Select cover_polys, in the "Create Features" panel, and a set of "Construction Tools" should appear below. Select "Polygon":

To you use this tool you just need to click a point (called a vertex), then move your mouse (not drag, move) and you'll see a line between where you clicked and where your mouse pointer is located - click again and the next point is recorded, and moving the mouse starts to create a triangle. As you click along the edge of the patch of vegetation the polygon takes shape. When you're done you double-click, which completes the polygon.

A polygon is a set of vertexes that are connected by line segments, that enclose an area. To make the edge of the polygon follow the edge of the patch of vegetation accurately you need to put lots of vertexes along curved edges, but fewer are needed along straighter edges.
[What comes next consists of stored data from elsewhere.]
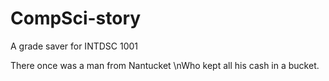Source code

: CompSci-story
=============

A grade saver for INTDSC 1001

There once was a man from Nantucket
\nWho kept all his cash in a bucket.
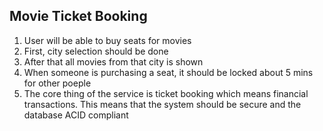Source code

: ## Movie Ticket Booking 

1. User will be able to buy seats for movies
2. First, city selection should be done
3. After that all movies from that city is shown
4. When someone is purchasing a seat, it should be locked about 5 mins for other poeple
5. The core thing of the service is ticket booking which means financial transactions. This means that the system should be secure and the database ACID compliant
6. Enter the cover type in the attribute table.

Open the cover_polys attribute table, and enter the cover type you identified in the "cover" column.

You can close the attribute table between sessions of digitizing polygons, so close it now.

7. Repeat for the rest of the points.

Repeat this set of steps for each of the remaining points.

When you're done with all seven polygon, select the drop-down menu in the Editor toolbar, and select "Stop editing", and when prompted save your edits.

We are only going to do seven polygons, but that should be enough to give you an idea of the complexities of doing this kind of work. Imagine how long it would take to digitize the entire watershed, or the entire county!

When you are done, save a lab2 map file (with "File" → "Save").